AUTHORS: Chételat G, Lutz A, Klimecki O, Frison E, Asselineau J, Schlosser M, Arenaza-Urquijo E, Mézenge F, Kuhn E, Moulinet I, Touron E, Dautricourt S, André C, Palix C, Ourry V, Felisatti F, Gonneaud J, Landeau B, Rauchs G, Chocat A, Quillard A, Ferrand Devouge E, Vuilleumier P, de La Sayette V, Vivien D, Collette F, Poisnel G, Marchant NL

JAMA Neurology, 79(11): 1165-74, November 2022


IMPORTANCE No lifestyle-based randomized clinical trial directly targets psychoaffective risk
factors of dementia. Meditation practices recently emerged as a promising mental training
exercise to foster brain health and reduce dementia risk.

OBJECTIVE To investigate the effects of meditation training on brain integrity in older adults.

DESIGN, SETTING, AND PARTICIPANTS Age-Well was a randomized, controlled superiority trial
with blinded end point assessment. Community-dwelling cognitively unimpaired adults
65 years and older were enrolled between November 24, 2016, and March 5, 2018, in France.
Participants were randomly assigned (1:1:1) to (1) an 18-month meditation-based training,
(2) a structurally matched non-native language (English) training, or (3) no intervention arm.
Analysis took place between December 2020 and October 2021.

INTERVENTIONS Meditation and non-native language training included 2-hour weekly group
sessions, practice of 20 minutes or longer daily at home, and 1-day intensive practices.
MAIN OUTCOMES AND MEASURES Primary outcomes included volume and perfusion of
anterior cingulate cortex (ACC) and insula. Main secondary outcomes included a global
composite score capturingmetacognitive, prosocial, and self-regulatory capacities and
constituent subscores.
RESULTS Among 137 participants (mean [SD] age, 69.4 [3.8] years; 83 [60.6%] female;
54 [39.4%] male) assigned to the meditation (n = 45), non-native language training (n = 46),
or no intervention (n = 46) groups, all but 1 completed the trial. There were no differences in
volume changes of ACC (0.01 [98.75%CI, −0.02 to 0.05]; P = .36) or insula (0.01 [98.75%CI,
−0.02 to 0.03]; P = .58) between meditation and no intervention or non-native language
training groups, respectively.

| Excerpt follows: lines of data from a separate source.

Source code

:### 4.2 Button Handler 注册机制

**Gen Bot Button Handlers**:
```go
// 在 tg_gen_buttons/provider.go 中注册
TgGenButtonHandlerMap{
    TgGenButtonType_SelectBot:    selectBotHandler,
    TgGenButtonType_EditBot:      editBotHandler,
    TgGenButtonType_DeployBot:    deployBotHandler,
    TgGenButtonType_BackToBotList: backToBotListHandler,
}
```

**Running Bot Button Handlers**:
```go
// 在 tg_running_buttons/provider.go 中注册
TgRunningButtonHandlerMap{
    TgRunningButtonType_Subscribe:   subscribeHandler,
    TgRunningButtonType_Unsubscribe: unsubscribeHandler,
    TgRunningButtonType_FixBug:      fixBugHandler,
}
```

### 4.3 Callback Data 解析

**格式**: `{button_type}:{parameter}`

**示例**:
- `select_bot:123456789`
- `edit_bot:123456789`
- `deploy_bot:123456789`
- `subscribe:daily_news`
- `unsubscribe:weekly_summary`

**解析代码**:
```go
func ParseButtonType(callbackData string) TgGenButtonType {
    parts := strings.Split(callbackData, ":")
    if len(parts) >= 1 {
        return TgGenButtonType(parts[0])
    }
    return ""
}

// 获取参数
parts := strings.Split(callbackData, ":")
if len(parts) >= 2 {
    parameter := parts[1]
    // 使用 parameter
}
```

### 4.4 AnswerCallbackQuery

Differences in perfusion changes did not reach statistical
significance for meditation compared with no intervention in ACC (0.02 [98.75%CI, −0.01
to 0.05]; P = .06) or compared with non-native language training in insula (0.02 [98.75%CI,
−0.01 to 0.05]; P = .09). Meditation was superior to non-native language training on
18-month changes in a global composite score capturing attention regulation,
socioemotional, and self-knowledge capacities (Cohen d, 0.52 [95%CI, 0.19-0.85]; P = .002).
CONCLUSIONS AND RELEVANCE The study findings confirm the feasibility of meditation and
non-native language training in elderly individuals, with high adherence and very low
attrition. Findings also show positive behavioral effects of meditation that were not reflected
on volume, and not significantly on perfusion, of target brain areas.